Differences across European countries can be attributed to a number of factors, including differences in population density, population size, the rapidity with which national governments imposed restrictions on movement of residents, availability of personal protective equipment (PPE) and sanitation supplies, and the restrictiveness of and adherence to stay-at-home and quarantine orders. Countries with fewer deaths locked down earlier, had shorter epidemics that peaked earlier, and had smaller populations.
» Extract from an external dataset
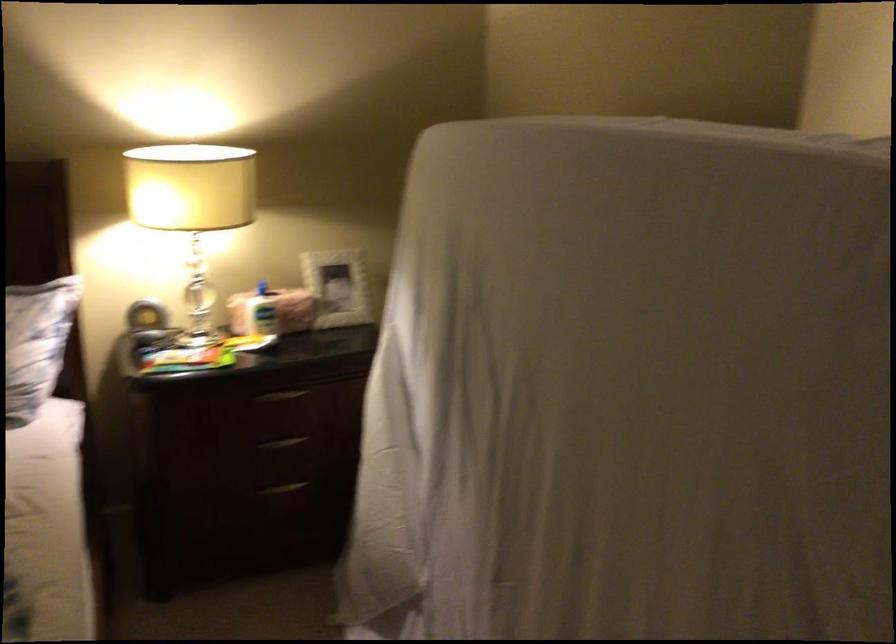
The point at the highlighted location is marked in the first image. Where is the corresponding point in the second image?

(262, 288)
Sweden, for example, stood out among European countries by not imposing restrictions on movement, masking requirements, or crowd sizes and instead relying on herd immunity to contain the epidemic. In addition, testing, contact tracing, source identification, and reporting were limited and considered inadequate. The effect was that Sweden’s cases and deaths (>1 million cases and >14,000 deaths) are higher than those of other Scandinavian countries (Norway 120,000 cases and 781 deaths; Finland 91,000 cases and 929 deaths ) as of May 21, 2021. The United Kingdom has experienced three waves of the pandemic and has reported 4.458 million cases and 127,710 deaths. The first nonclinical trial dose of the Pfizer/BioNTech COVID-19 vaccine was given December 8, 2020 in the United Kingdom, and vaccination began in earnest. Around the same time, a new variant of SARS-CoV-2, B.1.1.7, was beginning to spread, initiating the third surge of cases and the implementation of renewed travel and social distancing restrictions.
As of May 21, 2021, the European Union reported 51,599,270 cases and 1,093,462 deaths; the countries reporting the most deaths were France (5.568 million cases, 108,314 deaths), Italy (4.183 million cases, 125,028 deaths ), and Germany (3.64 million cases, 87,667 deaths ).